第2章 第1話 神託 2
『貴方の才能は回復士です』
一年に一度、クジール神殿で執り行われる才能を開花させる『神託』の儀。不良だった者が勇者となり、次期勇者と呼ばれた少年が才能がないと全ての魔力を奪われたという大波乱から一年。今年も魔王討伐を目的とする冒険者育成学校の中等部の卒業生が、遥か昔魔王によって封印された女神像から才能を明かされていた。
『後衛で傷ついた者を癒すことで魔王討伐に貢献しなさい。よってその他の余計な魔法は不要です』
真っ先に受託に名乗り出た少女へと注がれる緑色の優しい光。これにより回復士としての才能が開花し、それ以外の生き方ができなくなる。だがそれも仕方のないことだ。それが魔王討伐への一番の近道なのだから。
「あ、でしたらその才能こそ不安です」
しかし少女が手を払うと、その光は巨大な女神像へと返っていった。
『受け入れなさい、己の運命を。貴方に勇者の才能などありません。今すぐその才能を正しい者に返しなさい、アルピナ・ムーン!』
動きやすいよう大きくスリットの開いた修道服を着る銀髪の少女、アルピナ。一見すると敬虔な教徒のようだが、彼女は不敬にも背中の大剣を引き抜き女神像へと刃先を向けた。
「私は現場を見ていませんが、師匠も同じことを言ったはずです。私は才能などに興味はありません。才能があろうがなかろうがやることは変わりませんから。あなたが全てを奪ったシオン・オーラのことですよ」
一年前、彼女の師匠に当たるシオン・オーラの魔力が『神託』によって全て奪われた。
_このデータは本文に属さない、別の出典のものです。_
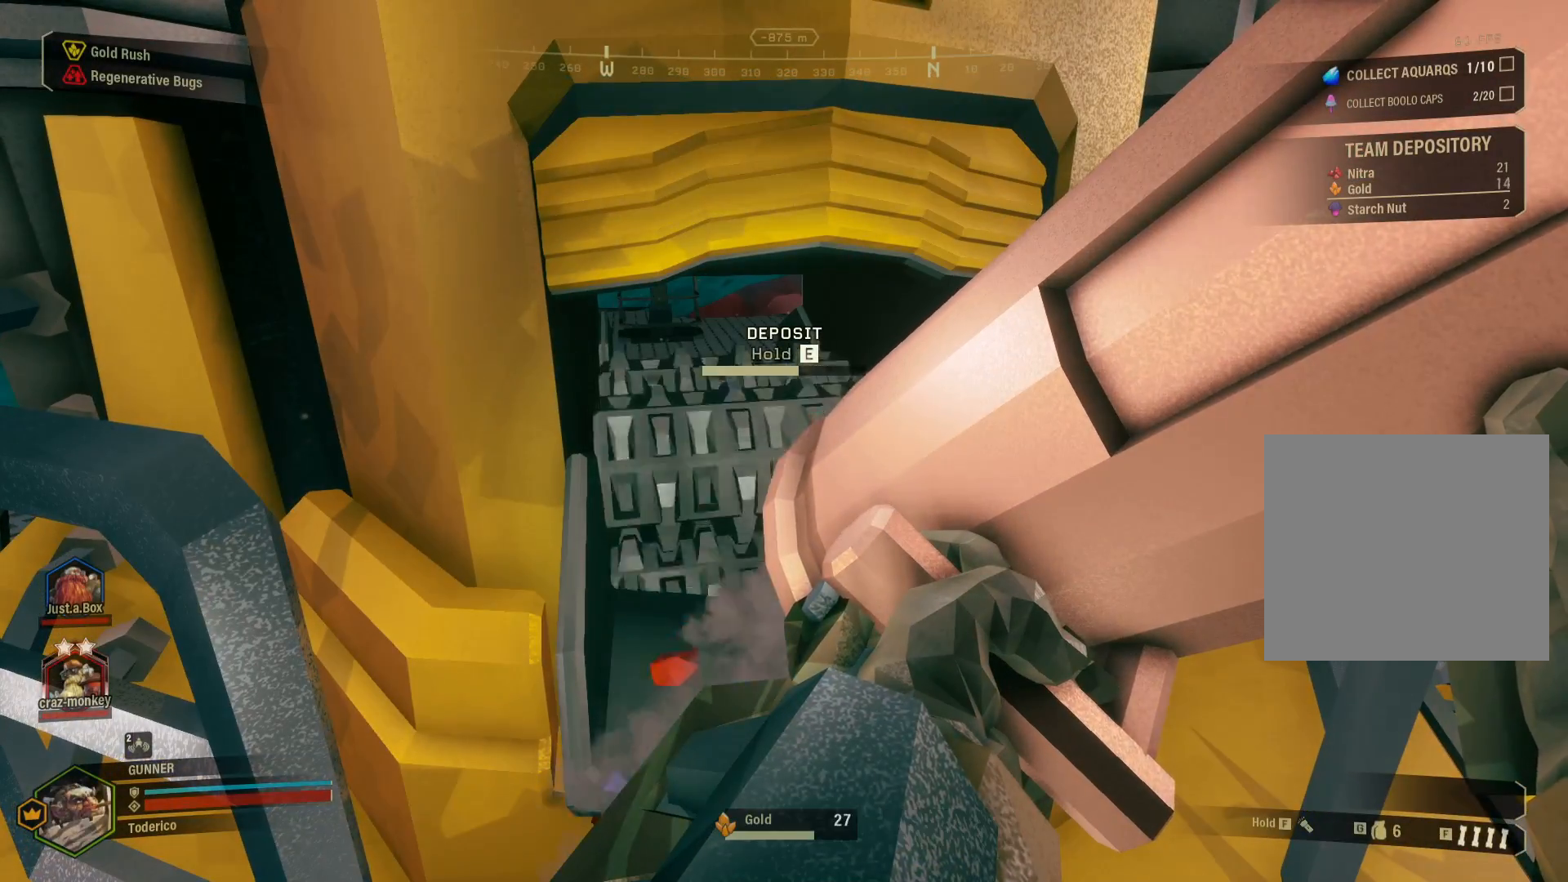
{"keys": ["e"], "events": []}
その理由は彼には魔王としての才能があったからだが、この事実を知る者は女神以外この場にはいない。
「あなたの主張を完全に否定するつもりはありませんよ、女神様。魔王討伐のためどんな手段でも取るというのは私も同じです。なのでいい才能が出るのならせっかくですしもらおうかと思いましたが、回復のみというのはいただけません。確かに系統的に類似していますが、私がほしいものはバフですので」
『貴方に最も適性があるのは回復です! それ以外の道は必要ない!』
再び女神像から才能の塊たる緑の光が注がれるが、アルピナはその光を師匠から受け継いだ大剣『時渡』で引き裂いた。
『そんな……ありえない……才能を斬るなど……!』
「女神様などと呼ばれてはいますが結局は初代勇者パーティーの人間でしょう? 理屈の通じない神からの天啓などではない。あくまで人間の魔法です。ならば祓えますよ。私の神から授かった、勇者の才能で」
魔王討伐に最も適した才能、勇者。その能力は魔力の向上と魔を祓う能力。その半分の能力をシオンより受け取ったアルピナは、一年間に及ぶ研究の結果本来の勇者よりも遥かに能力を引き出せるようになっていた。
『百歩譲って貴方が勇者の才能を行使したとしましょう。それで魔王を討伐するんでしょうね。まさかあのシオン・オーラに従うなどという暴挙はしませんね!?』
「……さぁ。会ってみないとわかりません。なのでこの才能を失うわけにはいかないのです」
勇者にしか入れないダンジョン『勇者の宿』。シオンが姿を消したのがクジール神殿裏にあるこのダンジョンだ。そこにシオンと再会する手掛かりがあると考えたアルピナは、既に最下層と思われる99層までダンジョンを踏破していた。しかしそこにシオンの姿はない。おそらくデバフをかけられた通常より弱いモンスターや何らかの結界の形跡は感じるが、それ以上の成果は現状得られなかった。
「一年前のいわゆる『シオンの乱』でほとほと人類には呆れています。師匠の元に下り従うのも悪くないのかもしれません。ですがまだ私は勇者でいたい。ここからどうするかは私が決めることです。人の人生に口を出さないでください」
アルピナは大剣を背にしまうとクジール神殿を後にする。再び『勇者の宿』に入るために。
「中等部卒業おめでとう。で、俺のパーティーに入るつもりはあるか?」
そんなアルピナを待っていたのはウォルツ・スペード。彼女とは異なる正式な勇者だ。才能は半分しか残っていないが。
「何度も言っていますがお断りします。化けの皮が剥がれて焦っているようですが、もう私は以前の私とは違う。思考停止で人類のために動くことはありません。そんなことより師匠からのアドバイスへの答えは見つかったんですか?」
「……うるせぇよ」
「だからあなたは駄目なんですよ。私には関係ありませんが」
睨みつけるウォルツを無視し、アルピナは勇者しか入れないダンジョンへと歩を進める。
「私は私のやりたいことをやるだけです」
そしてそんな会話が繰り広げられていた遥か地下では、彼らも一年ぶりのイベントへ赴こうとしていた。